Leon went through many different case reviews, explaining the reason the breach occurred. The first instance was with a Covered Entity (CE) that leased their photocopiers. When the copiers were returned the patient information wasn’t deleted by either the CE or the leasor. The reason this happened was the failure of the CE to do a thorough risk assessment to properly determine where patient information is stored. If this would have been properly assessed, a plan could have been made to address the risk.
The second issue was a series of breaches by WellPoint Inc. that left upwards of 600,000 patients with their data exposed. These were exposed from security weaknesses in the online database. The issue here is the failure to implement adequate procedures to ensure the only people accessing the data are the people authorized to do so. In this case there weren’t any technical safeguards in place to verify the legitimacy of the people accessing the database.

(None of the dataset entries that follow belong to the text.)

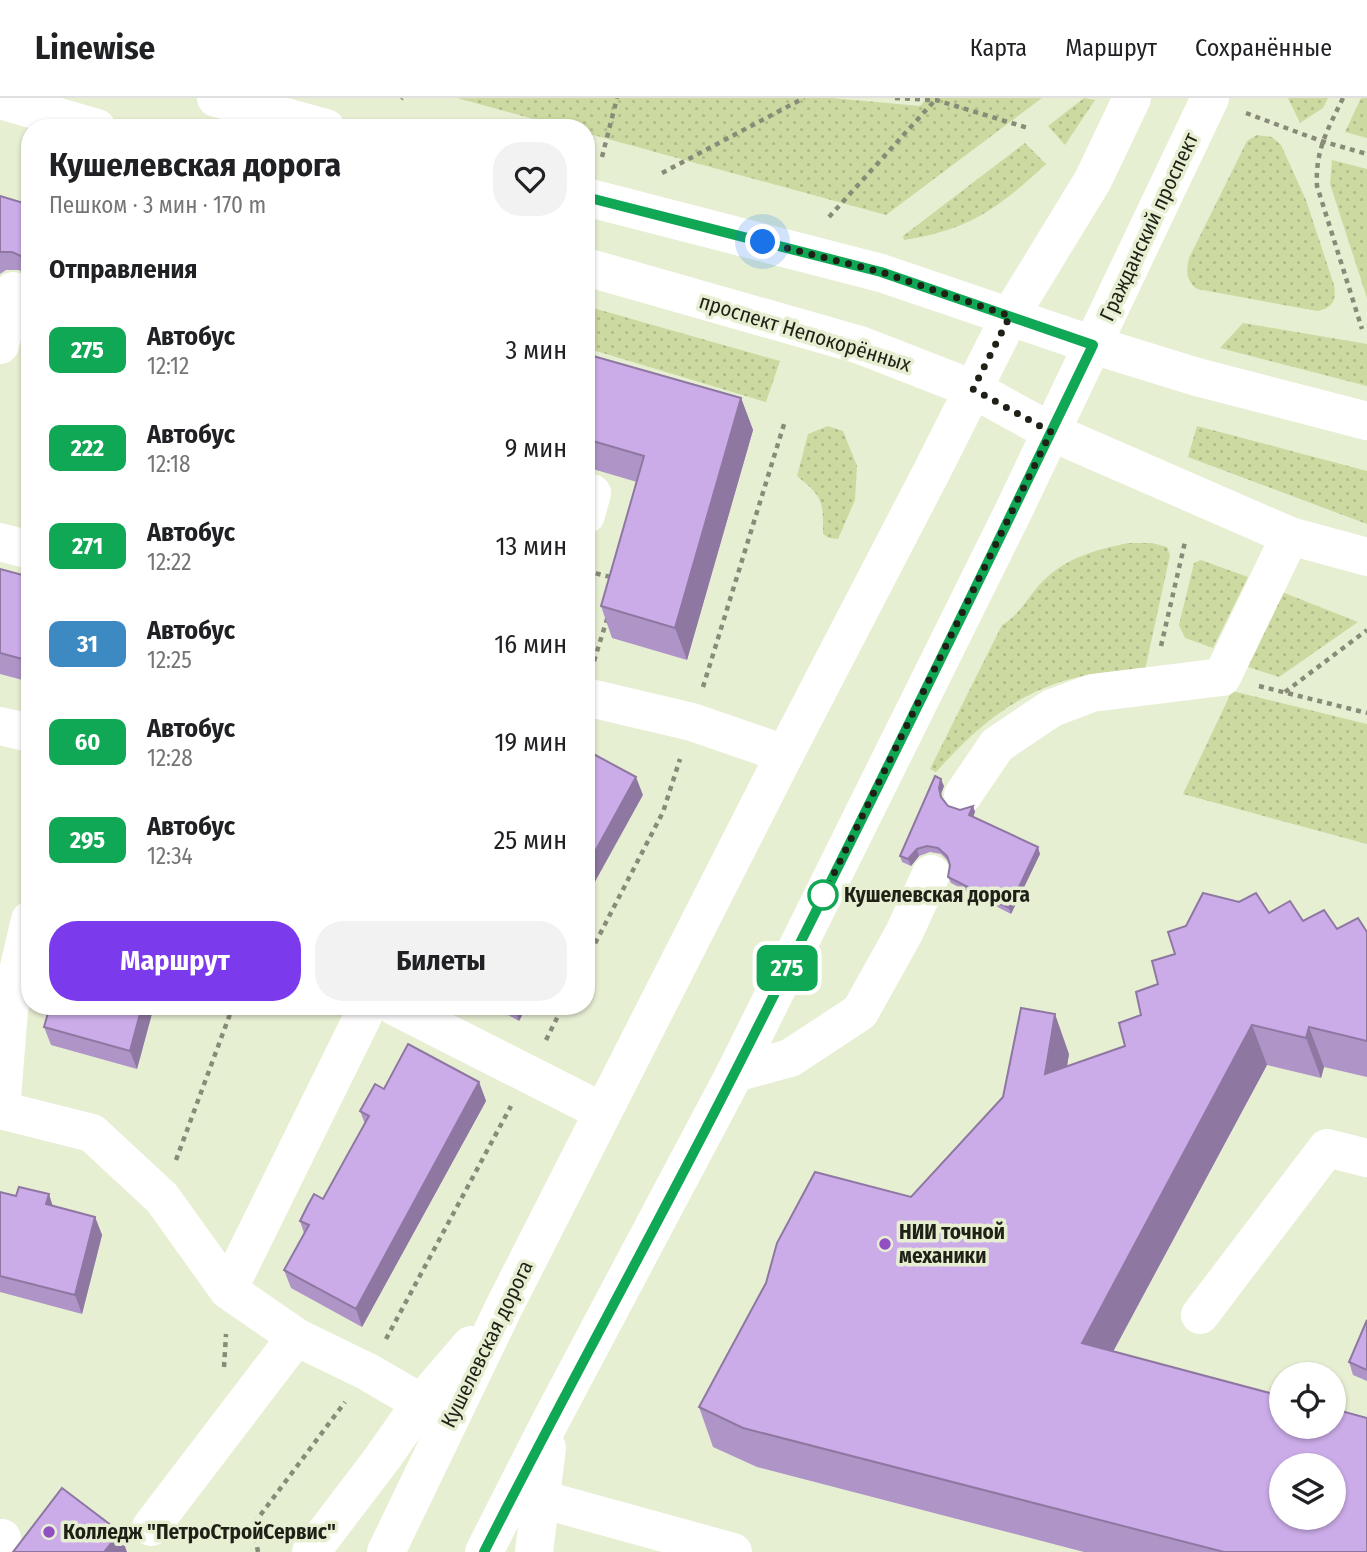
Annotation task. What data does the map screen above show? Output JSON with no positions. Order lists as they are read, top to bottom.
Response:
{
  "streets": {
    "main road": ["Гражданский проспект", "проспект Непокорённых", "Кушелевская дорога"]
  },
  "crossings": [
    ["Гражданский проспект", "проспект Непокорённых"],
    ["проспект Непокорённых", "Кушелевская дорога"]
  ],
  "places": ["Кушелевская дорога", "НИИ точной механики", "Колледж \"ПетроСтройСервис\""],
  "lines": ["bus line 275"],
  "page": {
    "header": "Linewise",
    "nav": ["Карта", "Маршрут", "Сохранённые"],
    "on_map": "275",
    "heading": [
      ["Кушелевская дорога", "Пешком · 3 мин · 170 m"],
      "Отправления"
    ],
    "list": [
      {
        "mark": "275",
        "name": "Автобус",
        "note": "12:12",
        "value": "3 мин"
      },
      {
        "mark": "222",
        "name": "Автобус",
        "note": "12:18",
        "value": "9 мин"
      },
      {
        "mark": "271",
        "name": "Автобус",
        "note": "12:22",
        "value": "13 мин"
      },
      {
        "mark": "31",
        "name": "Автобус",
        "note": "12:25",
        "value": "16 мин"
      },
      {
        "mark": "60",
        "name": "Автобус",
        "note": "12:28",
        "value": "19 мин"
      },
      {
        "mark": "295",
        "name": "Автобус",
        "note": "12:34",
        "value": "25 мин"
      }
    ],
    "buttons": ["Маршрут", "Билеты"]
  }
}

The last case review was about a patient that accused a hospital of fraud. The hospital, in turn, went to the media and discussed the issue, divulging the patient’s information in the process. Leon explained that while in some legal matters one party’s sharing of information can lead to the other party also sharing information, HIPAA does not work that way.
Of these topics, Leon stressed that the most important one is the issue of risk analysis. He stated that while our intuition would make us believe that small healthcare providers who have a more limited access to security resources would be the more problematic group, they’re finding that it’s happening at every level of care. As we create more technology, we create more places for ePHI to hide, causing a breach.
Leon also spent some time talking about mitigation costs as well:
Q:In the WellPoint example, do you have any insight into the costs?
A:I couldn’t speak to WellPoint, but generally, mitigation costs can be quite substantial. The importance is in encryption. The small investment in encryption often saves on breach mitigation costs. The costs in one case were $1.17 million- mostly in legal fees and the process of responding to the breach.
Leon also spoke about the addressable encryption requirement. He explained that there was a large gap between organizations that completed a thorough risk assessment and implemented encryption, compared to Covered Entities that did not do a risk assessment and did not implement encryption. He believes the cost of implementing encryption is overestimated.